**Problem to work on**. Type out the whole listing again exactly, pictures omitted.

- - - - - - -

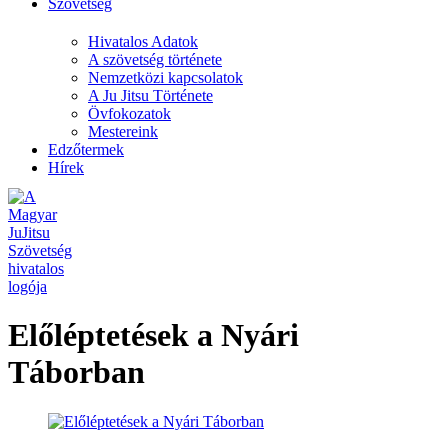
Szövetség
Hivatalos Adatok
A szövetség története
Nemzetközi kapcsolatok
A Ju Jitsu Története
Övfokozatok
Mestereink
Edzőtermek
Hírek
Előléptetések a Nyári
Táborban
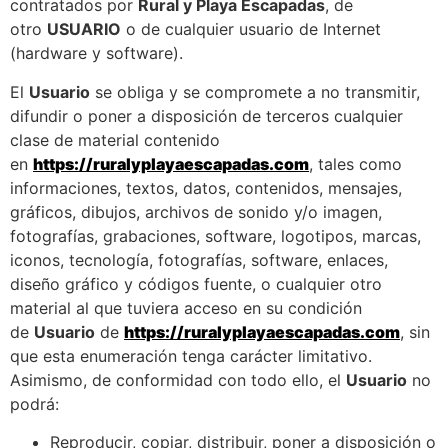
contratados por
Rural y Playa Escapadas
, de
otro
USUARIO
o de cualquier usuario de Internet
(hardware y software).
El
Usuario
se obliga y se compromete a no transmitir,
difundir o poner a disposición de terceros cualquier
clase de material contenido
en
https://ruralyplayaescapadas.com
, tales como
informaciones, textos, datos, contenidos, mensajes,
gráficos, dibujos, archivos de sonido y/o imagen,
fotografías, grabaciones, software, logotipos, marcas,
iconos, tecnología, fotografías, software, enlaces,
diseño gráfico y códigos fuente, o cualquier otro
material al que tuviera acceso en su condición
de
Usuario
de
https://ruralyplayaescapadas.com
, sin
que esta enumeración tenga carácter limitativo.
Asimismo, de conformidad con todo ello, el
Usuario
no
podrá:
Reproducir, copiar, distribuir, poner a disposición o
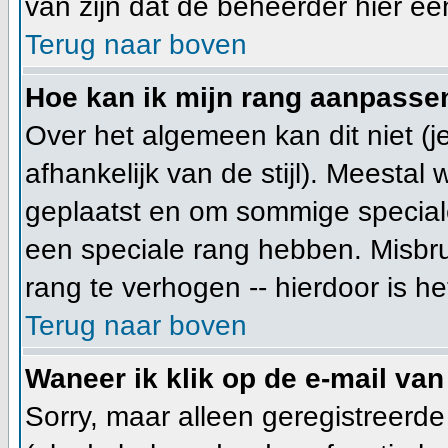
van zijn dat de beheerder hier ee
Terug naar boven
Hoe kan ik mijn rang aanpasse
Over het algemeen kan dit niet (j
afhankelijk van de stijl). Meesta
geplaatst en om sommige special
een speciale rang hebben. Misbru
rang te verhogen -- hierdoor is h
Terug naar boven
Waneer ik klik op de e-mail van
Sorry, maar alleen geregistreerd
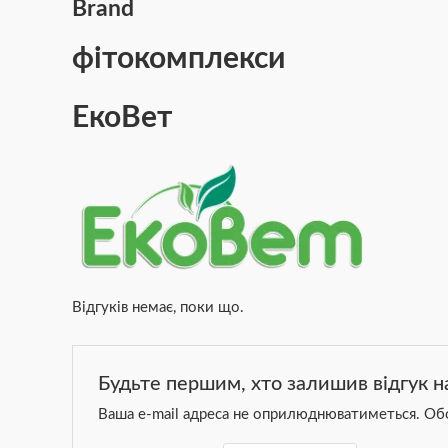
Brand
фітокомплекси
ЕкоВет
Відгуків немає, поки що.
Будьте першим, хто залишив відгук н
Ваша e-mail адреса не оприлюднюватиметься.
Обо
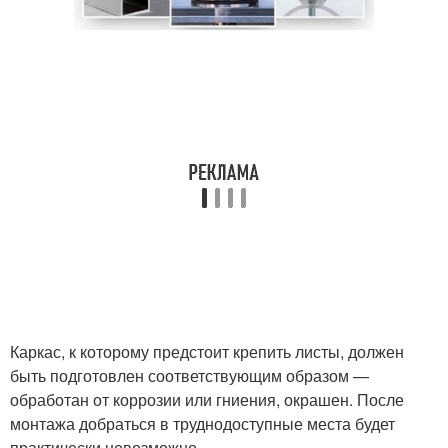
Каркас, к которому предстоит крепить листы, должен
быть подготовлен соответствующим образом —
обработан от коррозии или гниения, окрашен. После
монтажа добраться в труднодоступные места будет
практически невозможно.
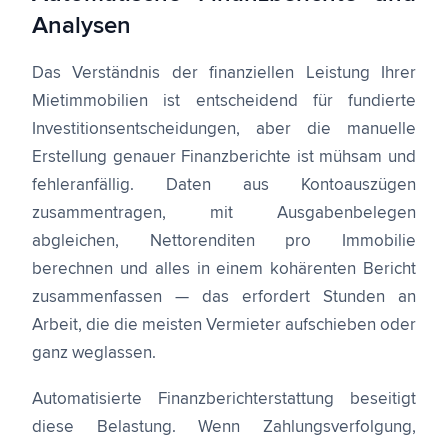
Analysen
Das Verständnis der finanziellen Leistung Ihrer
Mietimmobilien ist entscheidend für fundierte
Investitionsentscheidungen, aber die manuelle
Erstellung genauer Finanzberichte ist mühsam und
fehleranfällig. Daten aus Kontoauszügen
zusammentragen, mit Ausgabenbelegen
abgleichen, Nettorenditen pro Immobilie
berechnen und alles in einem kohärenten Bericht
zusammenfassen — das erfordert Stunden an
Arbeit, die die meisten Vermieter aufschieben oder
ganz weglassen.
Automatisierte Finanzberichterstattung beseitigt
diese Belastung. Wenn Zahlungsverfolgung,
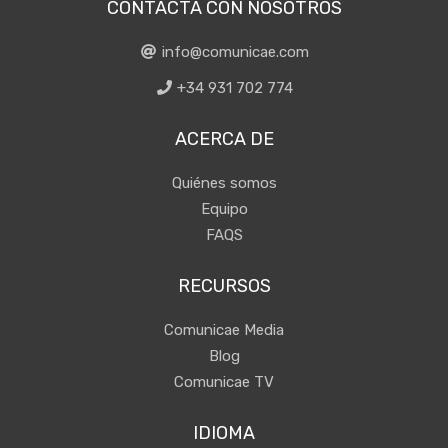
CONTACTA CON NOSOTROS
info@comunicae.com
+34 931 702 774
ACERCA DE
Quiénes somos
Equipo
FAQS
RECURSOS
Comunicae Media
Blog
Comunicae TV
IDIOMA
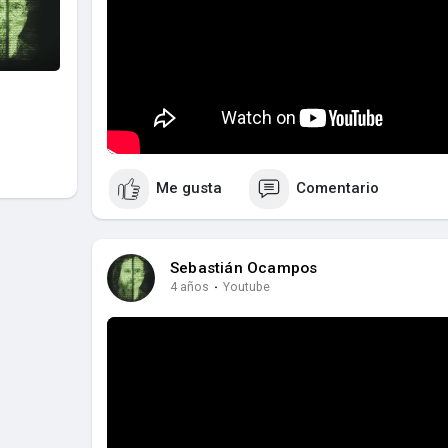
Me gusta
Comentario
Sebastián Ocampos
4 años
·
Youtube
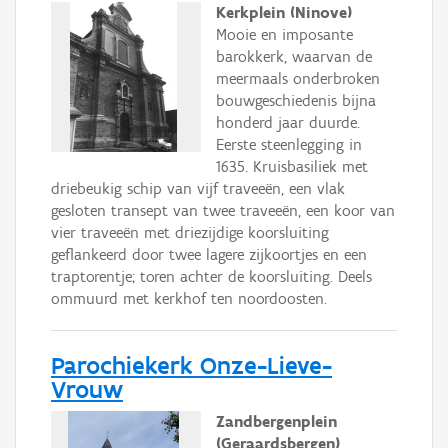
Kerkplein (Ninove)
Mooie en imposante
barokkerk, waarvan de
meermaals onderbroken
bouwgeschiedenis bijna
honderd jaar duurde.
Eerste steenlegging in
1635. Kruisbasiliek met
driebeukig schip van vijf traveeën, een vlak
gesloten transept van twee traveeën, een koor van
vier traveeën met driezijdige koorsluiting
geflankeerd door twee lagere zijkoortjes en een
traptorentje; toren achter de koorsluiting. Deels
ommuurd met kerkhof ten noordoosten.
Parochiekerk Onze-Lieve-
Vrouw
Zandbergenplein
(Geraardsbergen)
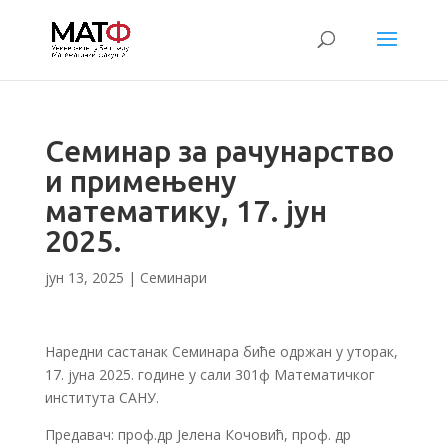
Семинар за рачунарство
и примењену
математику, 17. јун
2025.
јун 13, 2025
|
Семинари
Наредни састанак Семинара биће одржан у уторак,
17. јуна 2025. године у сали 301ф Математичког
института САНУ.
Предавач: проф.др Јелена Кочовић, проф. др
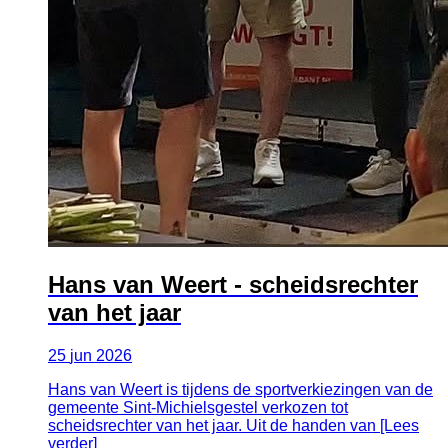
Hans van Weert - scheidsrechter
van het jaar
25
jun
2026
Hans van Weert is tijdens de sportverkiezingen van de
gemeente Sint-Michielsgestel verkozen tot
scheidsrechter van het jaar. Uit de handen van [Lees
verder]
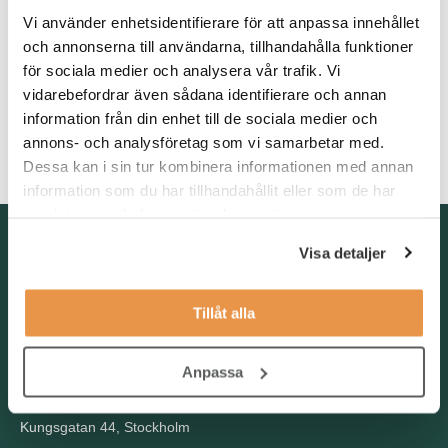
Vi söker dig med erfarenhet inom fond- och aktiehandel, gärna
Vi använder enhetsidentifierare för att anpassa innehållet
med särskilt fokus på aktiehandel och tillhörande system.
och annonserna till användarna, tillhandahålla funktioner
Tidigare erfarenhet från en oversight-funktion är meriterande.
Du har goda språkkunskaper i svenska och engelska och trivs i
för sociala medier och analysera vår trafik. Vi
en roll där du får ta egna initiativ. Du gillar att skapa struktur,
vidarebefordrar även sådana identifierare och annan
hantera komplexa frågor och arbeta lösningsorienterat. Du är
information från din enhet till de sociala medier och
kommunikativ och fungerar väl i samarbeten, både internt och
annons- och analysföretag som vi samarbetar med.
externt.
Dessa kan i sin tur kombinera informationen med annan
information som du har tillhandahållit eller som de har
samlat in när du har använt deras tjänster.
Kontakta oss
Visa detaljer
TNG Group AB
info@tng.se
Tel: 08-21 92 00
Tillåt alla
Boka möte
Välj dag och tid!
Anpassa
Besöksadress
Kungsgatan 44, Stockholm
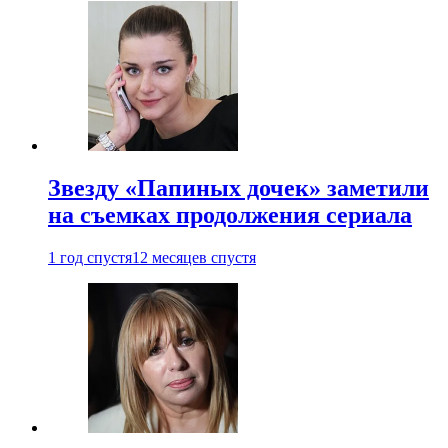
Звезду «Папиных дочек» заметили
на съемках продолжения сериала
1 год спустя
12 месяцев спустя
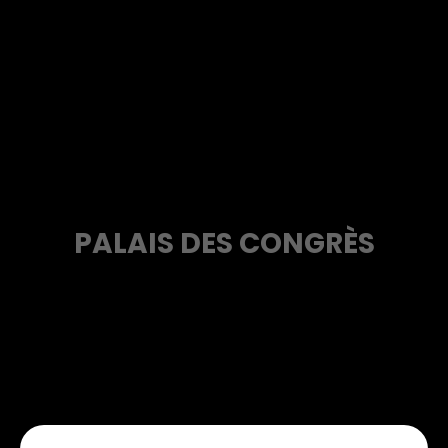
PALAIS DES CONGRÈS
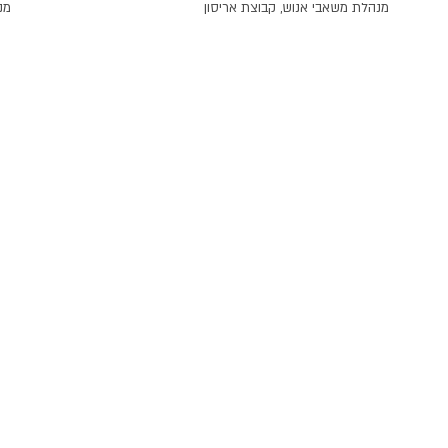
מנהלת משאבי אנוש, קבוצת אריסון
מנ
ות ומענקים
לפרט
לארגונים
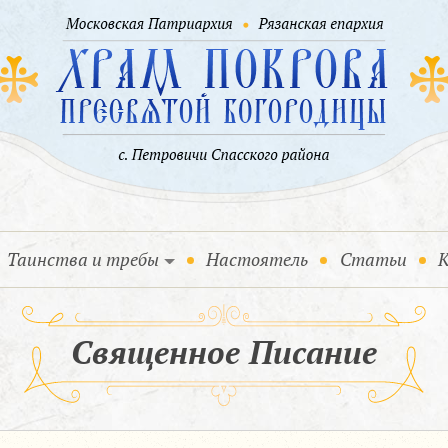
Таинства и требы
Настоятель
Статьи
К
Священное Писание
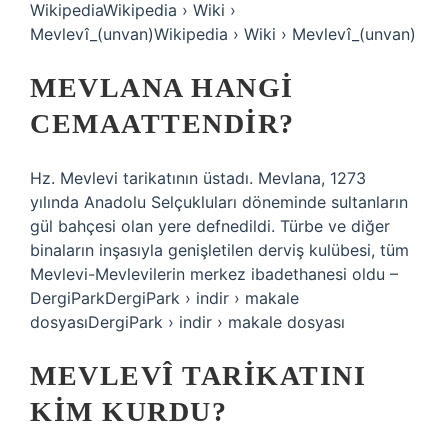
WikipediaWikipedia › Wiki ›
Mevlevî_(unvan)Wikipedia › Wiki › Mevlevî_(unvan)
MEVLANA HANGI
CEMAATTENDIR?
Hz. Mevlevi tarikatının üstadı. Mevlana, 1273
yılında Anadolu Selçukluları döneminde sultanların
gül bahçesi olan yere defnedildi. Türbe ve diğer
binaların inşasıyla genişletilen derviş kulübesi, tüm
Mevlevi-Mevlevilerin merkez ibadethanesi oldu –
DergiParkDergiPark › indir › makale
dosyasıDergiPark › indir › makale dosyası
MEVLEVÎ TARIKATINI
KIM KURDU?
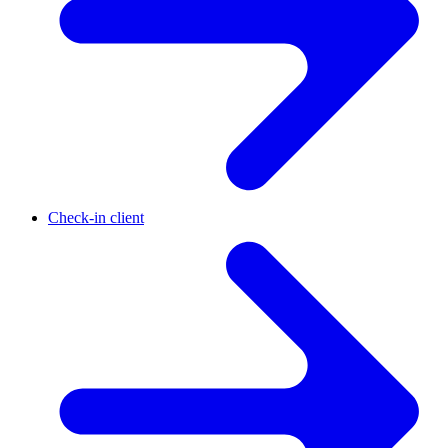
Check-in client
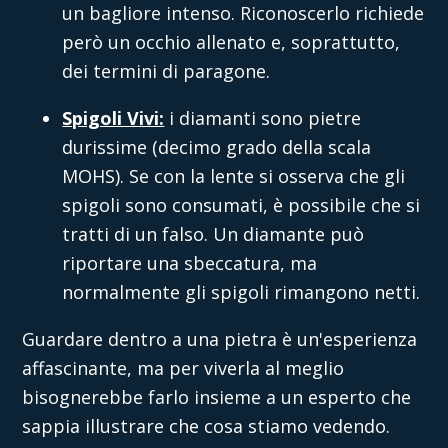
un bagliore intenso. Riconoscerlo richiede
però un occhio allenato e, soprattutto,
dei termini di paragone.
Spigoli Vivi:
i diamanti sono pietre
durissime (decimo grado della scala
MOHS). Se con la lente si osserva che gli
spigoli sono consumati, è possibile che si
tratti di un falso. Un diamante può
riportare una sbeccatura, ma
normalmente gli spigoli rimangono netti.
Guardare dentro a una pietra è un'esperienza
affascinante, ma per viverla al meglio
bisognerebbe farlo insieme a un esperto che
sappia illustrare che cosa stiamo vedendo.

- - - - - - -

**Your solution**.
Szövetség
Hivatalos Adatok
A szövetség története
Nemzetközi kapcsolatok
A Ju Jitsu Története
Övfokozatok
Mestereink
Edzőtermek
Hírek
Előléptetések a Nyári
Táborban
contratados por
Rural y Playa Escapadas
, de
otro
USUARIO
o de cualquier usuario de Internet
(hardware y software).
El
Usuario
se obliga y se compromete a no transmitir,
difundir o poner a disposición de terceros cualquier
clase de material contenido
en
https://ruralyplayaescapadas.com
, tales como
informaciones, textos, datos, contenidos, mensajes,
gráficos, dibujos, archivos de sonido y/o imagen,
fotografías, grabaciones, software, logotipos, marcas,
iconos, tecnología, fotografías, software, enlaces,
diseño gráfico y códigos fuente, o cualquier otro
material al que tuviera acceso en su condición
de
Usuario
de
https://ruralyplayaescapadas.com
, sin
que esta enumeración tenga carácter limitativo.
Asimismo, de conformidad con todo ello, el
Usuario
no
podrá:
Reproducir, copiar, distribuir, poner a disposición o
van zijn dat de beheerder hier ee
Terug naar boven
Hoe kan ik mijn rang aanpasse
Over het algemeen kan dit niet (j
afhankelijk van de stijl). Meesta
geplaatst en om sommige special
een speciale rang hebben. Misbru
rang te verhogen -- hierdoor is h
Terug naar boven
Waneer ik klik op de e-mail van
Sorry, maar alleen geregistreerd
Brand
фітокомплекси
ЕкоВет
Відгуків немає, поки що.
Будьте першим, хто залишив відгук н
Ваша e-mail адреса не оприлюднюватиметься.
Обо
Каркас, к которому предстоит крепить листы, должен
быть подготовлен соответствующим образом —
обработан от коррозии или гниения, окрашен. После
монтажа добраться в труднодоступные места будет
практически невозможно.
Analysen
Das Verständnis der finanziellen Leistung Ihrer
Mietimmobilien ist entscheidend für fundierte
Investitionsentscheidungen, aber die manuelle
Erstellung genauer Finanzberichte ist mühsam und
fehleranfällig. Daten aus Kontoauszügen
zusammentragen, mit Ausgabenbelegen
abgleichen, Nettorenditen pro Immobilie
berechnen und alles in einem kohärenten Bericht
zusammenfassen — das erfordert Stunden an
Arbeit, die die meisten Vermieter aufschieben oder
ganz weglassen.
Automatisierte Finanzberichterstattung beseitigt
diese Belastung. Wenn Zahlungsverfolgung,
CONTACTA CON NOSOTROS
info@comunicae.com
+34 931 702 774
ACERCA DE
Quiénes somos
Equipo
FAQS
RECURSOS
Comunicae Media
Blog
Comunicae TV
IDIOMA
Me gusta
Comentario
Sebastián Ocampos
4 años
·
Youtube
Kerkplein (Ninove)
Mooie en imposante
barokkerk, waarvan de
meermaals onderbroken
bouwgeschiedenis bijna
honderd jaar duurde.
Eerste steenlegging in
1635. Kruisbasiliek met
driebeukig schip van vijf traveeën, een vlak
gesloten transept van twee traveeën, een koor van
vier traveeën met driezijdige koorsluiting
geflankeerd door twee lagere zijkoortjes en een
traptorentje; toren achter de koorsluiting. Deels
ommuurd met kerkhof ten noordoosten.
Parochiekerk Onze-Lieve-
Vrouw
Zandbergenplein
(Geraardsbergen)
Семинар за рачунарство
и примењену
математику, 17. јун
2025.
јун 13, 2025
|
Семинари
Наредни састанак Семинара биће одржан у уторак,
17. јуна 2025. године у сали 301ф Математичког
института САНУ.
Предавач: проф.др Јелена Кочовић, проф. др
Hans van Weert - scheidsrechter
van het jaar
25
jun
2026
Hans van Weert is tijdens de sportverkiezingen van de
gemeente Sint-Michielsgestel verkozen tot
scheidsrechter van het jaar. Uit de handen van [Lees
verder]
Vi söker dig med erfarenhet inom fond- och aktiehandel, gärna
Vi använder enhetsidentifierare för att anpassa innehållet
med särskilt fokus på aktiehandel och tillhörande system.
och annonserna till användarna, tillhandahålla funktioner
Tidigare erfarenhet från en oversight-funktion är meriterande.
Du har goda språkkunskaper i svenska och engelska och trivs i
för sociala medier och analysera vår trafik. Vi
en roll där du får ta egna initiativ. Du gillar att skapa struktur,
vidarebefordrar även sådana identifierare och annan
hantera komplexa frågor och arbeta lösningsorienterat. Du är
information från din enhet till de sociala medier och
kommunikativ och fungerar väl i samarbeten, både internt och
annons- och analysföretag som vi samarbetar med.
externt.
Dessa kan i sin tur kombinera informationen med annan
information som du har tillhandahållit eller som de har
samlat in när du har använt deras tjänster.
Kontakta oss
Visa detaljer
TNG Group AB
info@tng.se
Tel: 08-21 92 00
Tillåt alla
Boka möte
Välj dag och tid!
Anpassa
Besöksadress
Kungsgatan 44, Stockholm
Звезду «Папиных дочек» заметили
на съемках продолжения сериала
1 год спустя
12 месяцев спустя
PALAIS DES CONGRÈS
מנהלת משאבי אנוש, קבוצת אריסון
מנ
ות ומענקים
לפרט
לארגונים
Таинства и требы
Настоятель
Статьи
К
Священное Писание
WikipediaWikipedia › Wiki ›
Mevlevî_(unvan)Wikipedia › Wiki › Mevlevî_(unvan)
MEVLANA HANGI
CEMAATTENDIR?
Hz. Mevlevi tarikatının üstadı. Mevlana, 1273
yılında Anadolu Selçukluları döneminde sultanların
gül bahçesi olan yere defnedildi. Türbe ve diğer
binaların inşasıyla genişletilen derviş kulübesi, tüm
Mevlevi-Mevlevilerin merkez ibadethanesi oldu –
DergiParkDergiPark › indir › makale
dosyasıDergiPark › indir › makale dosyası
MEVLEVÎ TARIKATINI
KIM KURDU?
Check-in client
un bagliore intenso. Riconoscerlo richiede
però un occhio allenato e, soprattutto,
dei termini di paragone.
Spigoli Vivi:
i diamanti sono pietre
durissime (decimo grado della scala
MOHS). Se con la lente si osserva che gli
spigoli sono consumati, è possibile che si
tratti di un falso. Un diamante può
riportare una sbeccatura, ma
normalmente gli spigoli rimangono netti.
Guardare dentro a una pietra è un'esperienza
affascinante, ma per viverla al meglio
bisognerebbe farlo insieme a un esperto che
sappia illustrare che cosa stiamo vedendo.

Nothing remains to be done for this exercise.